Best Supporting Actress 2005: Oscar’s likely contenders
The annual smattering of critics’ prizes has effectively raised three ladies to the top of the supporting-actress heap. Cate Blanchett, nominated six years ago in the lead category for Elizabeth, has won three awards for her dead-on portrayal of another notable Kate, Katharine Hepburn, in The Aviator. Meanwhile, Laura Linney, another former Best Actress nominee (You Can Count on Me), has scored four critics’ kudos for her equal-parts humorous and touching turn as Kinsey‘s sexually awakened wife, Mac. But the most crowded shelf so far belongs to never-nominated Virginia Madsen, whose understated performance as Sideways‘ wine-loving waitress has been termed the comeback of the year and anointed with eight early prizes, including ones from the New York and Los Angeles critics’ groups.
Cloris Leachman picked up this prize 33 years ago for The Last Picture Show, and though she’s had 17 Emmy nominations since then, she’s never been invited back to the Oscars.

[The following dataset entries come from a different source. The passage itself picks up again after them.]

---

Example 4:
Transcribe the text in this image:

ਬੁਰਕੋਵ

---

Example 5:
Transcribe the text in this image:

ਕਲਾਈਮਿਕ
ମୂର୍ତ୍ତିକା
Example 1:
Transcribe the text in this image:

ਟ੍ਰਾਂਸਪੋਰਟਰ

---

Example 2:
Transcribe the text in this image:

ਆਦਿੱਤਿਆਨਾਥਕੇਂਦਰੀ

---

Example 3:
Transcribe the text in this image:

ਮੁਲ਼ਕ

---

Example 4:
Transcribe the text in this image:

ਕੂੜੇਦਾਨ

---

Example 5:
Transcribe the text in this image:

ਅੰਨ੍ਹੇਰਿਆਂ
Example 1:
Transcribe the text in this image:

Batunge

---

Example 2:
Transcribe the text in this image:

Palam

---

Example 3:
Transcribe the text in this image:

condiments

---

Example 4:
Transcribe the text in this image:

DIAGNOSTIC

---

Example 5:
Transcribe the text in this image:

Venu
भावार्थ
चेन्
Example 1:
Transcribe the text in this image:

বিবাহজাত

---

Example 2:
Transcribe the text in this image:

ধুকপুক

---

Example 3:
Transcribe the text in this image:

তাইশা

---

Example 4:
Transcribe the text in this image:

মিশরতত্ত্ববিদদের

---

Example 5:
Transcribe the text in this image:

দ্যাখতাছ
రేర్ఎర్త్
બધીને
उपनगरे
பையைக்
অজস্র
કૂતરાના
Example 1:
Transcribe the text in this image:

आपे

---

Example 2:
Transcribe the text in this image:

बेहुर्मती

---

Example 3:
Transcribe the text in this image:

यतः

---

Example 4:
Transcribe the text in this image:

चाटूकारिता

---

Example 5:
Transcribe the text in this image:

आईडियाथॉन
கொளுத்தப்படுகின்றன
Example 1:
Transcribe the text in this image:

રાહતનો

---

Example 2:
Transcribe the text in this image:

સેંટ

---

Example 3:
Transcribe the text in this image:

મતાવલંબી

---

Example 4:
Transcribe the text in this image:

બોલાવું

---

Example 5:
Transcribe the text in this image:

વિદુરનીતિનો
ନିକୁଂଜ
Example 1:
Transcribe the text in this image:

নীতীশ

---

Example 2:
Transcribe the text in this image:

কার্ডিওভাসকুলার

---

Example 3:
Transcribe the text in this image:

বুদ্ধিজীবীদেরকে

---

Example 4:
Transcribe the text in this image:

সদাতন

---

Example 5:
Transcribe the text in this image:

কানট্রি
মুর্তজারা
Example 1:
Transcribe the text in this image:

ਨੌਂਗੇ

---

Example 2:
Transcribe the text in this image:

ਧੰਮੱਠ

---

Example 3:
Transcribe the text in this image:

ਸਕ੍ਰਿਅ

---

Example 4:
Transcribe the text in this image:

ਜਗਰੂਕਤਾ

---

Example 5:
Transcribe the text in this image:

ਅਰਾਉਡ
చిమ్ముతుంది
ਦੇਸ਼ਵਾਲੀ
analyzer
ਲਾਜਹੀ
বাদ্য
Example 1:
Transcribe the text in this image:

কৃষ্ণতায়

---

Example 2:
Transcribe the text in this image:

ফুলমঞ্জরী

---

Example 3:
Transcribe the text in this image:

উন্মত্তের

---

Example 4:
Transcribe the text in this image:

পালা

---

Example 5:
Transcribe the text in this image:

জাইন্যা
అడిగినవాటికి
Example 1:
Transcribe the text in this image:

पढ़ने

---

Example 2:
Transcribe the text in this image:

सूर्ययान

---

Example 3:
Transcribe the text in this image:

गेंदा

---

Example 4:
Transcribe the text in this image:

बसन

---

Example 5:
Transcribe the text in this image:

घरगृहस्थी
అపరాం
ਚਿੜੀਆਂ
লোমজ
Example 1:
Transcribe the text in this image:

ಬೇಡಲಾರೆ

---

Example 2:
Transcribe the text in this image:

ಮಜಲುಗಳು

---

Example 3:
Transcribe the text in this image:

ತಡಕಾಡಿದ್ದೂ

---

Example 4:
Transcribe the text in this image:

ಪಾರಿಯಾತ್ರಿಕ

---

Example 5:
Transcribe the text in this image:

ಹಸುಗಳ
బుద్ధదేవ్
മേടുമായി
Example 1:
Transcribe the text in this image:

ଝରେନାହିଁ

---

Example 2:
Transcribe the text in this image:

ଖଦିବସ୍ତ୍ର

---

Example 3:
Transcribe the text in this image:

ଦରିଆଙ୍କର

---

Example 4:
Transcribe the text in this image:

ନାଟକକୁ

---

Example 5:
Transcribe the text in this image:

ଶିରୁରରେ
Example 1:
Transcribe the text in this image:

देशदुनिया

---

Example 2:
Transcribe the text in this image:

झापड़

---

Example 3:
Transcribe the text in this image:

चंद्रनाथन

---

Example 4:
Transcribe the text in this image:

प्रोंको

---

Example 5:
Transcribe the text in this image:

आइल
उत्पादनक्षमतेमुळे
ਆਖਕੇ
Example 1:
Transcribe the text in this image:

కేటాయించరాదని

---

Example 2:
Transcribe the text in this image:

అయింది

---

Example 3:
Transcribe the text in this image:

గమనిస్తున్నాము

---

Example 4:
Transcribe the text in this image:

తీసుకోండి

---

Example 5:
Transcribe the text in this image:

Early buzz indicated that her half-drunk mother in Spanglish would be just the role to guarantee a return trip, but the film’s critical ravaging seems to have killed her chances. Two-time nominee Gena Rowlands fashioned an unforgettable portrait of an Alzheimer’s victim in The Notebook, but she’s been left out of most of the early awards.
Along with newcomer Sharon Warren (see below), Ray costar Regina King provided passion and spunk as Ray Charles’ jealous mistress/background singer, though voters may not come to a consensus on which supporting female performance was more worthy. Minnie Driver brings much-needed comic relief to The Phantom of the Opera as a narcissistic soprano, but her role is probably too small to warrant serious consideration. Newcomer Lynn Collins has won raves for holding her own opposite Al Pacino and Joseph Fiennes as Portia in The Merchant of Venice, but hers isn’t a DVD voters will be rushing to play. As Kevin Bacon’s troubled girlfriend in The Woodsman, Kyra Sedgwick makes us forget she’s his real-life wife, though Bacon’s fading buzz presages a similar fate for her. If Hotel Rwanda maintains its upward climb, Sophie Okonedo, who plays Don Cheadle’s wife with grit and empathy, could sneak into this race, but she still has a good deal of ground to make up.
The Golden Globes selected Closer‘s Natalie Portman, so tough and vulnerable in her first real adult role that it’s hard to imagine the Academy won’t agree. But the Globes also went with Meryl Streep for her vicious turn in The Manchurian Candidate. Though Streep is certainly an Academy favorite (with a record 13 acting nods), might voters consider this performance over the top? If so, our hunch is that they’ll look to Kate Winslet, who, as Finding Neverland‘s severely ill widowed mother (take that, all comers!), provides the drama with the most tear-jerking power.